If you’ve blogged (or twittered) for a while, you’ve probably harvested at least a crop or two of spam.
Ah, the spammers are in bloom again…isn’t it lovely *inhales*
In fact, they may have even been your very first comments. But, as time passed and the spam filter grew fat with bizarrely worded pseudo-comments, you probably began to resent them…especially when the spam far outweighed the legitimate comments.
But maybe we’re not giving spam its due. Sure, most of the time, the “comments” are only fit for the compost bin. But, sometimes, you harvest a few gems, stuff that makes you laugh and/or makes good fodder for a blog post when you’re running a little low on ideas. Maybe it even has something to teach us, as author Jami Gold points out.
“Hi there, just became aware of your blog through Google, and found that it’s really informative. I’m going to watch out for brussels. I will be grateful if you continue this in future”
Indeed, you are wise to watch out for brussels. They are tricky beasts. Relax your vigilance for just a moment and they’ll sneak up behind you and stick a spit-moistened finger in your ear, then you’ll be a brussel too…don’t say I didn’t warn you.
“Certainly there are millions of more pleasurable times up front for people who browse through your blog.”
Oh yes, millions of pleasurable times up front…but it’s the pay off over time that’s the real joy. We’re talking gazillions here. Gazillions of pleasurable times. Plus…the hardcore facts that will save you from the apocalypse.
“My husband and i have been absolutely relieved that Michael could do his inquiry with the precious recommendations he discovered through your blog. “
This was from Got Apocalypse. You see, their son Michael was inquiring into the process of become a Certified Apocalypse Survival Instructor and the movies I shared were critical to his education. So, study up, folks. The apocalypse is nigh.
“You completed a number of good points there. I did a search on the theme and found mainly people will go along with your blog.”
Mainly, they do…but there is a dissenting faction. We’re planning to take care of them by sending in the dreaded brussels.
“Thank you a lot for providing individuals with remarkably terrific opportunity to read in detail from here. It really is very sweet and also jam-packed with a lot of fun for me personally and my office peers to search your website at least thrice every week to learn the latest guides you have got. Not to mention, I’m so certainly happy with the staggering inspiring ideas served by you.”
You hear that folks? Thrice weekly. Not just once or twice, but thrice. I’m that good.
“I want to express my thanks to you just for bailing me out of this situation. Because of browsing throughout the the net and meeting suggestions that were not beneficial, I was thinking my entire life was gone. Living minus the answers to the problems you have fixed as a result of your good article content is a critical case, and the ones that might have badly affected my entire career if I had not come across your blog post. “
Again, when the apocalypse rolls around and the brussels are attacking in hordes, you’ll be glad you read my blog.

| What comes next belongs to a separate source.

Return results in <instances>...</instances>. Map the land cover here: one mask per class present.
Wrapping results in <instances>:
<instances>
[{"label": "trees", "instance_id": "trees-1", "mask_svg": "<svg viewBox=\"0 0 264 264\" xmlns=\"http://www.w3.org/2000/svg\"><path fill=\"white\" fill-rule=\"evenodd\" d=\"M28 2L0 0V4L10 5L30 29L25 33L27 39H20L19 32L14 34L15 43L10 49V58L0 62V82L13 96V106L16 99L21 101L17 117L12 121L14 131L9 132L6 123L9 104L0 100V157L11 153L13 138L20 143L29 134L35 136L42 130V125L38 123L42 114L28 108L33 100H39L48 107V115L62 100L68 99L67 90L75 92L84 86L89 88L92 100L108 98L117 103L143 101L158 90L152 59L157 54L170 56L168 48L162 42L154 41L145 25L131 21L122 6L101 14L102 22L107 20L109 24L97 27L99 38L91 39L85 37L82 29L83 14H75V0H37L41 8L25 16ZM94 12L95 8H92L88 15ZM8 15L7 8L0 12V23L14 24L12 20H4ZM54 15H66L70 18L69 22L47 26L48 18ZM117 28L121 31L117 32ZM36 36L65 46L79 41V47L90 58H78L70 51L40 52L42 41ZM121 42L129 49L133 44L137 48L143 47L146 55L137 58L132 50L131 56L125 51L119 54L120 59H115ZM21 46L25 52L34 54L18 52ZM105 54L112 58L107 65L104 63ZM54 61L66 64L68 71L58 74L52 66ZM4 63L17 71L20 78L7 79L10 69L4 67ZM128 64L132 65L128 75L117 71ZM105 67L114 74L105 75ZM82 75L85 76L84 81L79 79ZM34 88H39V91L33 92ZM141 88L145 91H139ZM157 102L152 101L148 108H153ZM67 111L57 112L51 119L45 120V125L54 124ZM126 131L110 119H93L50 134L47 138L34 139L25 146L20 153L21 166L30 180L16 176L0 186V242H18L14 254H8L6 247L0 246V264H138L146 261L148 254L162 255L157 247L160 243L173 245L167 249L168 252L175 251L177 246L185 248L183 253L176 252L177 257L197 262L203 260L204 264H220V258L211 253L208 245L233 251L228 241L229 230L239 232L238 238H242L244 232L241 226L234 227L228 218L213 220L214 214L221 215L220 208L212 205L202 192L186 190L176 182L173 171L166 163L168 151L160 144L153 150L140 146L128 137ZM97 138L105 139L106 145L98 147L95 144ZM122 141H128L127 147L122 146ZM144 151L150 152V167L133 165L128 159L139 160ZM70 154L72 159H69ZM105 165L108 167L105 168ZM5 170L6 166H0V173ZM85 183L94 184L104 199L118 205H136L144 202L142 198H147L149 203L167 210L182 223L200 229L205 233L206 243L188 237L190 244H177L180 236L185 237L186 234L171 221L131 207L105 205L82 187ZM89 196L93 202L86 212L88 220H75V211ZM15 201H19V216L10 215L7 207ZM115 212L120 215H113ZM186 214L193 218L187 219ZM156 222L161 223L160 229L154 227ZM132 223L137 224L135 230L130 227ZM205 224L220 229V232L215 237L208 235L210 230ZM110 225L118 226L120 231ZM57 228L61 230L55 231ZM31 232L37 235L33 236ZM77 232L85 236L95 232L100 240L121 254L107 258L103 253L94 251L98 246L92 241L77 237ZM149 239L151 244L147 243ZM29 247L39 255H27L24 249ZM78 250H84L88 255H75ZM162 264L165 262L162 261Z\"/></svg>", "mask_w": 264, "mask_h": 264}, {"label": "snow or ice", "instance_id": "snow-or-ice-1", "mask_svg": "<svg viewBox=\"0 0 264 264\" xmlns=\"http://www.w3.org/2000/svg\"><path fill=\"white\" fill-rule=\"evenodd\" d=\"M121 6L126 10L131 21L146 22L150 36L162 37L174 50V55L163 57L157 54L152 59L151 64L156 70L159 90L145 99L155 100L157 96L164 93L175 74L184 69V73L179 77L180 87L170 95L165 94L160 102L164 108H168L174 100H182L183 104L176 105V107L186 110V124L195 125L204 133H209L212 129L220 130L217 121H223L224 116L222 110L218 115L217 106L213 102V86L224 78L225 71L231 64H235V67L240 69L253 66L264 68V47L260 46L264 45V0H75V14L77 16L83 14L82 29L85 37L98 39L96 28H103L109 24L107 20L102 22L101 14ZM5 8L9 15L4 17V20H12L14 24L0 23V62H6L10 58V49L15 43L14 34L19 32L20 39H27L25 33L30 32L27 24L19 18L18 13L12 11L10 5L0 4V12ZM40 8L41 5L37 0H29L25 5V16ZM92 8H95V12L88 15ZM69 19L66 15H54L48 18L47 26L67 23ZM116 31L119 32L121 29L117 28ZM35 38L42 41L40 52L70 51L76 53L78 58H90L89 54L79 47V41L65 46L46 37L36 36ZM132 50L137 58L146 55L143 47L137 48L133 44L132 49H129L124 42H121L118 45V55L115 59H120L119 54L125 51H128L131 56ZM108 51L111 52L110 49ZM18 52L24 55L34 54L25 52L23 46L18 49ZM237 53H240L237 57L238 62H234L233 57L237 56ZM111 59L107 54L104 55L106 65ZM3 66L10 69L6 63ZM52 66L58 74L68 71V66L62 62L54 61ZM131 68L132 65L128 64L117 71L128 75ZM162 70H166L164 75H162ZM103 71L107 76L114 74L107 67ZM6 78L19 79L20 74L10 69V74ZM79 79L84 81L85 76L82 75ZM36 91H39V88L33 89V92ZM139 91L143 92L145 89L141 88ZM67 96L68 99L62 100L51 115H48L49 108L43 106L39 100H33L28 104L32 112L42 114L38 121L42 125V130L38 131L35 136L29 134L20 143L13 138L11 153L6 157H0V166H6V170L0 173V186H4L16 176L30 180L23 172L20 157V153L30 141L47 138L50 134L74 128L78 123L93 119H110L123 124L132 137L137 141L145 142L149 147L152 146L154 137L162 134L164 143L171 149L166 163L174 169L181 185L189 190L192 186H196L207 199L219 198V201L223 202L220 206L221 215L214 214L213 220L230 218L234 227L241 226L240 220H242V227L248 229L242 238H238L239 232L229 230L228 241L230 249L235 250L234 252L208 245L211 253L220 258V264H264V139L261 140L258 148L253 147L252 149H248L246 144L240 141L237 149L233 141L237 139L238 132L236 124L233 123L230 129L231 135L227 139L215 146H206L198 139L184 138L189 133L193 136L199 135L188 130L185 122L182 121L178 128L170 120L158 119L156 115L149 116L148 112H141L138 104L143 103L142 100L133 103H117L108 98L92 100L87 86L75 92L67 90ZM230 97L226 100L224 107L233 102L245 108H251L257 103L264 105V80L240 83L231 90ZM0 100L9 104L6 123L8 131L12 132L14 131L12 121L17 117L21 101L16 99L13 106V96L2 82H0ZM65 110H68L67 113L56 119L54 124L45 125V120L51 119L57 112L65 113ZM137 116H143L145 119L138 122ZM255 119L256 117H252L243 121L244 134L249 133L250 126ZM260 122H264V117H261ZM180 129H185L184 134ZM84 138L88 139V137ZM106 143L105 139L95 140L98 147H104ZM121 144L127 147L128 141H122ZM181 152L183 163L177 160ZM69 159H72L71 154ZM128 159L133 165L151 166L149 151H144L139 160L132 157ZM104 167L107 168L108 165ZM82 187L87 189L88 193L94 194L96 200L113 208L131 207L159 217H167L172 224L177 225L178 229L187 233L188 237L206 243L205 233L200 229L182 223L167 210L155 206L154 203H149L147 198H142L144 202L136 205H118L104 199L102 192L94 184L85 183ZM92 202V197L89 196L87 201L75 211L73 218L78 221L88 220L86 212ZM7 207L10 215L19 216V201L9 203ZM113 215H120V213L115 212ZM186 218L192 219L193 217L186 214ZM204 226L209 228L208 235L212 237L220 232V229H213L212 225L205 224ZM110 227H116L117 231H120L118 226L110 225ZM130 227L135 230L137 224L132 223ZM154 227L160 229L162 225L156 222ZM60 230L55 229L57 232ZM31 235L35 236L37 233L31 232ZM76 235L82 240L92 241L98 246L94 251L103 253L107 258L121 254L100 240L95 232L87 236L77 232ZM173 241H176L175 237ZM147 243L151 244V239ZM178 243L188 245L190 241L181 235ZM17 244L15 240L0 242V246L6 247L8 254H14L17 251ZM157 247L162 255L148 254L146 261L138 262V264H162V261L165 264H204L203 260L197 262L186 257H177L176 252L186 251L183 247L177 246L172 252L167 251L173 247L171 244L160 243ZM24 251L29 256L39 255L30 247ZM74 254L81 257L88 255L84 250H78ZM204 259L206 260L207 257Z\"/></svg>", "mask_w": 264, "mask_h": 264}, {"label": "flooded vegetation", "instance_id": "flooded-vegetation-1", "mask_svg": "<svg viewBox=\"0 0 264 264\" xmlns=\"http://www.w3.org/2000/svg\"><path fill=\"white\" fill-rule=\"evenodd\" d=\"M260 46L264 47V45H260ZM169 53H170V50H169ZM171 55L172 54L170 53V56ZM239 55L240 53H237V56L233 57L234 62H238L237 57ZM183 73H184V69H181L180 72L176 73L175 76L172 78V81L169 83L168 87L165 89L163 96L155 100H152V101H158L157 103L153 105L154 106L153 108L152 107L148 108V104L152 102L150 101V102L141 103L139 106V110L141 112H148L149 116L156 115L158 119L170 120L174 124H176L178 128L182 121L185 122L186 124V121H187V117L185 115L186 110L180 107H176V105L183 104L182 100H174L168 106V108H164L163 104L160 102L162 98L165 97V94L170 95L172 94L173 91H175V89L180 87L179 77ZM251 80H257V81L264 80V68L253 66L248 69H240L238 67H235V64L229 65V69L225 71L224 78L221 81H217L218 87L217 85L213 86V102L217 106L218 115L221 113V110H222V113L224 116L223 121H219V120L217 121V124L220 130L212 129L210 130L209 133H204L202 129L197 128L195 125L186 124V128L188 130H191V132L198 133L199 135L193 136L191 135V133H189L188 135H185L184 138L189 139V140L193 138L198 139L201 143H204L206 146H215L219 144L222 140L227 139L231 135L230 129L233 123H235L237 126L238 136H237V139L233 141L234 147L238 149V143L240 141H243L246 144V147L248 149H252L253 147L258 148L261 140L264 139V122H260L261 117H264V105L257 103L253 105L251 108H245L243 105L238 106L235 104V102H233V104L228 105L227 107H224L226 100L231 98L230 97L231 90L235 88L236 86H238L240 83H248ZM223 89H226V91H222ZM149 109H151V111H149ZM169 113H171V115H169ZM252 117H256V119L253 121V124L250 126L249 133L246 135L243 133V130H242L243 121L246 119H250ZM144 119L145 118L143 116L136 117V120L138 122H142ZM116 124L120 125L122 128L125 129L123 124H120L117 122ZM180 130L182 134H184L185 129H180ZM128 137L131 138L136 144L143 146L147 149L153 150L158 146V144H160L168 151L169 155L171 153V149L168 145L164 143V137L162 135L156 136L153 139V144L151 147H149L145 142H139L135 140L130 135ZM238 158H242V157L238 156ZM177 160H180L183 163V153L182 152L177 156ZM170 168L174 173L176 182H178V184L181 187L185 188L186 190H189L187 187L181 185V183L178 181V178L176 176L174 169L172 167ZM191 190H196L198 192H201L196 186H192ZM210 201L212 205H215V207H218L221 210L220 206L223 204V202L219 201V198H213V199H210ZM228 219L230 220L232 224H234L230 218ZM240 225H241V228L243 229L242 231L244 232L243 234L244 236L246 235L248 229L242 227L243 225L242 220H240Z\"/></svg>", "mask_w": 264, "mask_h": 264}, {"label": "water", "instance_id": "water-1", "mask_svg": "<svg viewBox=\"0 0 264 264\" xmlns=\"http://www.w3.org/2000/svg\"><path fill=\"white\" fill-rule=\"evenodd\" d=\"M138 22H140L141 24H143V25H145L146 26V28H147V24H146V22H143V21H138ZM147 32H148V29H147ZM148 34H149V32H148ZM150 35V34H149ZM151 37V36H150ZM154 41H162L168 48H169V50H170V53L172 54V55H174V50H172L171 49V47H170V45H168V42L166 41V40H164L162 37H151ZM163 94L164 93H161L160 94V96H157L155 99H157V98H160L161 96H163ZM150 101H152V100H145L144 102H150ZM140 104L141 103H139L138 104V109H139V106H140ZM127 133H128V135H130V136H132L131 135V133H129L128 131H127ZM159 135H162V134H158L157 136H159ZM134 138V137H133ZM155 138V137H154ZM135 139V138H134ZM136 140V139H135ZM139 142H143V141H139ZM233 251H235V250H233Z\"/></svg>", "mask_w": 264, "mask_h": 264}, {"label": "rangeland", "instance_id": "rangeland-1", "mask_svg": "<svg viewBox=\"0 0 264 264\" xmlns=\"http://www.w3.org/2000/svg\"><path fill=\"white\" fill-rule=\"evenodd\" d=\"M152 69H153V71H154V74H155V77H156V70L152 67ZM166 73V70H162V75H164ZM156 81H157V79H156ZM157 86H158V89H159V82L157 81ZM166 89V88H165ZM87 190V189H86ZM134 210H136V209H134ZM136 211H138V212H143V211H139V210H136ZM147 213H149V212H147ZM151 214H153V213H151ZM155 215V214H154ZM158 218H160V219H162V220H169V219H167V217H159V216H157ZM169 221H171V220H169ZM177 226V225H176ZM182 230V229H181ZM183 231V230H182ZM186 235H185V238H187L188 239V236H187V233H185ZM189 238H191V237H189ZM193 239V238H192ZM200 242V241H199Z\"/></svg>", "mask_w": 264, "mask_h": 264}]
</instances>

“I was suggested this blog by my cousin. I am not sure whether this post is written by him as nobody else know such detailed about my problem. You’re incredible! Thanks!”
It’s true. Your cousin did write this. He didn’t want to but I made him. I threatened to lock him in a room with a brussel. In the end, though, he saw that writing the post was the right thing to do. For you and the the world.
“I loved as much as you’ll receive carried out right here. “
And this one is just sheer philosophical brilliance. Think about it. The love we receive must be carried out to others. *tears up*
Of course, a ripe crop of spam isn’t the only collateral benefit of blogging. You may find also find tasty search term bits here and there. author Chuck Wendig is famous for the wild search terms that roam his blog. Check out some of his search term bingos: Search Term Bingo and the Revenge of the Hamster Skin Codpiece, Search Term Bingopocalypse, and Search Term Bingo Stole My Dingo.
Have you harvested any delicious spam or caught any wild search terms? What are your favorites?